WRITTEN PROBLEM:
Retype the part of the film article below that starts at the words "Howard Lovecraft and the Kingdom of Madness is" and stops after "in February 2021.", keeping every word and mark unchanged.

TEXT SECTION:
▼▼▼

Howard Lovecraft and the Kingdom of Madness is a 2018 Canadian animated film written, directed and produced by Sean Patrick O'Reilly and sequel to 2016 and 2017 films Howard Lovecraft and the Frozen Kingdom and Howard Lovecraft and the Undersea Kingdom.

The film was Christopher Plummer's final voice acting role before his death in February 2021.

Plot 
After the events that occurred in the Frozen Kingdom and the Undersea Kingdom, young Howard finds himself at home. The walls of reality are thinning making the world vulnerable to dangers from beyond. Howard follows his father, Uncle Randolph and Dr. Henry Armitage as they journey to Antarctica, to prevent awaking of the destroyer of worlds, Cthulhu.

Development 
Shout! Factory announced their title releases at SDCC '18, which included Howard Lovecraft and the Kingdom of Madness. The Howard Lovecraft series is based on the graphic novel written by Bruce Brown. In an interview with WIRED, the author stated his inspiration came from the writings of American horror author H. P. Lovecraft as well as many of the character and setting names. This is the third and last installment of the trilogy. The final film in the series brings out a creature that "has long been foreshadowed" in the previous installments.

▲▲▲

SOURCE MATERIAL:
▼▼▼

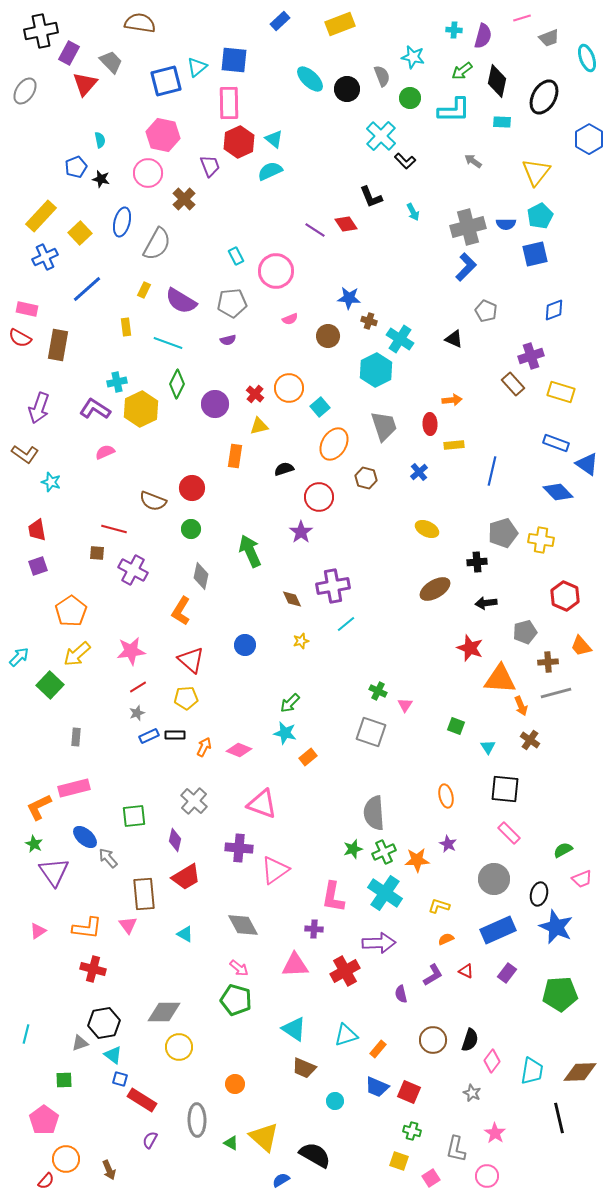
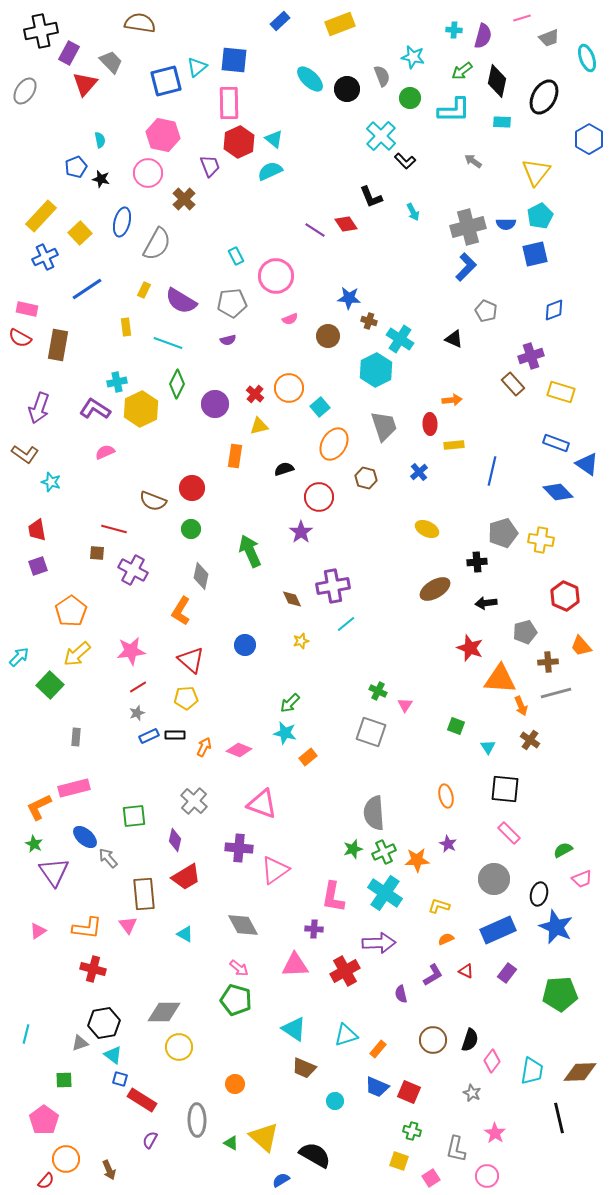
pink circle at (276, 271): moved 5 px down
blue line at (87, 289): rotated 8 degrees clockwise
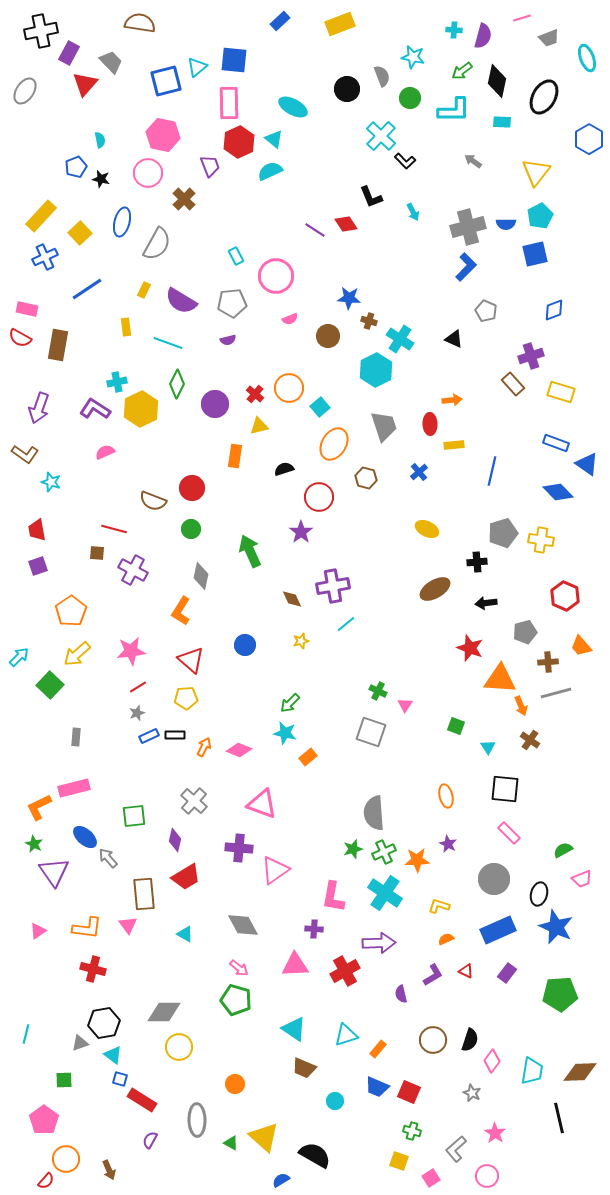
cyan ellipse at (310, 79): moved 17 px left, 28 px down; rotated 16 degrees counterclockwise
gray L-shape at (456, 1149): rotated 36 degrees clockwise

▲▲▲

OUTPUT FOR THIS TASK:
Howard Lovecraft and the Kingdom of Madness is a 2018 Canadian animated film written, directed and produced by Sean Patrick O'Reilly and sequel to 2016 and 2017 films Howard Lovecraft and the Frozen Kingdom and Howard Lovecraft and the Undersea Kingdom.

The film was Christopher Plummer's final voice acting role before his death in February 2021.